Increased Interest Rates Could Spell Disaster For Canadians In Debt
With banks offering consumers a record amount of credit in recent years, Canadian households will face tough times ahead if they aren’t able to reduce their debt loads. Following more than seven years of easy money with low borrowing costs, the Bank of Canada raised its key interest rate by one quarter of a percentage point July 12; up from 0.50 per cent to 0.75 per cent. With another increase widely expected before the end of 2017, Canadians (especially those with mortgages) should view this trend with some concern. Because while it could signal an improving economy, it will also leave millions of debtholders pinching their pennies as they struggle to cope from one payment to the next with higher monthly payments.

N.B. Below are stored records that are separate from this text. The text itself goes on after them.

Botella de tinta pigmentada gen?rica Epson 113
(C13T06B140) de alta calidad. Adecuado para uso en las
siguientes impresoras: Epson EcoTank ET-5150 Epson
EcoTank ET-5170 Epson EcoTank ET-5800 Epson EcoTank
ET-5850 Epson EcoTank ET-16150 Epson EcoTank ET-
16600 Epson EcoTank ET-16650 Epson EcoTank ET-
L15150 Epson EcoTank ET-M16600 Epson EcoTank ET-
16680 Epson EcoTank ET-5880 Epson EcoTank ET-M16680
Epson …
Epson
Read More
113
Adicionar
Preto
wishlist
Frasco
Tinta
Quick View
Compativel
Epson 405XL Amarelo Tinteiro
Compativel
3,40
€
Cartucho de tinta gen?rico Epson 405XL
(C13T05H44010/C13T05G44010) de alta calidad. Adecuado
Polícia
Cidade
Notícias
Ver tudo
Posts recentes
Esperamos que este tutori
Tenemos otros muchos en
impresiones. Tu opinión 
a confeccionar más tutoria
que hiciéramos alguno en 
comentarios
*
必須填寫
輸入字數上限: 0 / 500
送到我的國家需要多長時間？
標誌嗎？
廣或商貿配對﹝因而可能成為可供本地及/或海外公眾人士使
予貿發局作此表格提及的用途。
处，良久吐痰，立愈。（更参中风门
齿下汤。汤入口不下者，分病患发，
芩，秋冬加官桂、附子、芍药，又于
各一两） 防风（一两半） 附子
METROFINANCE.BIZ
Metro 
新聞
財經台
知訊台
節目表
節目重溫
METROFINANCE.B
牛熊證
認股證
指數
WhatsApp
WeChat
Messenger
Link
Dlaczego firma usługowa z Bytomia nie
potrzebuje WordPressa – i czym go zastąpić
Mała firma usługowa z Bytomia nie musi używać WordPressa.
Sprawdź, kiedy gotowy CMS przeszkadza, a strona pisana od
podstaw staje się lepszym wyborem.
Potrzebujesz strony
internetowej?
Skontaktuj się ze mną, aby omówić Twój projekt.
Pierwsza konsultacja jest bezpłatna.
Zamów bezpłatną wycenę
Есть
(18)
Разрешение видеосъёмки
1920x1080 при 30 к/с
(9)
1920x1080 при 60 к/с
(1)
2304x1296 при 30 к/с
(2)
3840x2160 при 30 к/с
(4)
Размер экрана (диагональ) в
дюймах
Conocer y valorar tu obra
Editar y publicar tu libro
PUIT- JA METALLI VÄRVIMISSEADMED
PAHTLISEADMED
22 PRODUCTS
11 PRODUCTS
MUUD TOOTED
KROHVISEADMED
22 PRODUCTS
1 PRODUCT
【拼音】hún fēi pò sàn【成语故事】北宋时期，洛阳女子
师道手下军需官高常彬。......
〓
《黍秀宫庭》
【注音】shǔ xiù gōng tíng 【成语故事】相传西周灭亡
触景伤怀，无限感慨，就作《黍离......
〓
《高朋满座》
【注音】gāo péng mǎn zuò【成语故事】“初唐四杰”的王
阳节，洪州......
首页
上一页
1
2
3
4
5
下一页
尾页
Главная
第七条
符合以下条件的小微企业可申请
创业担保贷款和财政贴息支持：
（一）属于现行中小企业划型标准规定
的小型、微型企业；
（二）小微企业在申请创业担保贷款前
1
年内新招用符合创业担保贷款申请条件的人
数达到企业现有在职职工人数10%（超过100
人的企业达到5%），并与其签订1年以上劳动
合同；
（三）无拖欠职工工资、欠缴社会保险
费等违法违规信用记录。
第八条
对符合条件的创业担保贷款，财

In fact, a new poll conducted by Ipsos on behalf of MNP LTD reveals that more than a quarter of mortgage holders across the country already feel they are “in over their head” with debt, while 70 per cent of Canadians would have difficulty keeping up if their interest rate were to increase by just 1 per cent. Largely the result of homeowners borrowing against their mortgages to finance unsustainable lifestyles, debtholders will need to start making immediate plans to curb spending and lower their overall financial burden if they hope to weather the coming storm. This includes creating a budget, reducing their credit card balance and (if possible) making payments against the principal value of their mortgages.
An original article discussing the Ipsos poll and concern amongst Canadians was published online on July 10, 2017.